Si Marie-Danielle n’a plus ses parents, Vincent a toujours son père qui est âgé. De ce fait, ils essaient de venir le plus régulièrement possible à Maurice et s’installent toujours à Ste-Croix dans la maison qu’occupaient autrefois les parents de Marie- Danielle. «C’est à Ste-Croix que nous nous sommes rencontrés. Et puis, le Père Laval nous retient là.»

En tant qu’ancien lauréat de la bourse d’Angleterre, Vincent a voulu rentrer pour mettre ses compétences au service du pays. Il a contacté le ministère de la Santé.
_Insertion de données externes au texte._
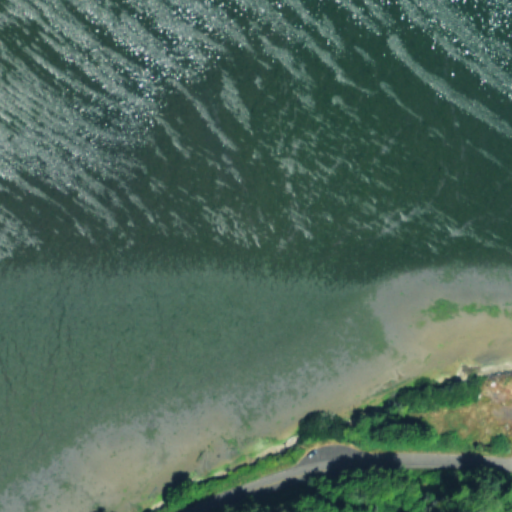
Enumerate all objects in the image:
parking lot: (326, 449)
road: (335, 462)
road: (510, 462)
road: (510, 462)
Mais il a fini par comprendre avec tristesse que cela n’intéressait pas l’institution.

«On entend souvent dire que les lauréats sont ingrats et ne reviennent pas au pays. Ou encore on parle d’exode de cerveaux mais il faut donner l’occasion aux anciens lauréats de rentrer travailler à Maurice. Au lieu d’ignorer toute l’expérience qu’ils ont acquise durant de nombreuses années et leur demander de recommencer à zéro, il faudrait plutôt créer les conditions favorables pour qu’ils puissent revenir mettre leur expertise au service du pays. Autrement, ils feront leur avenir ailleurs.»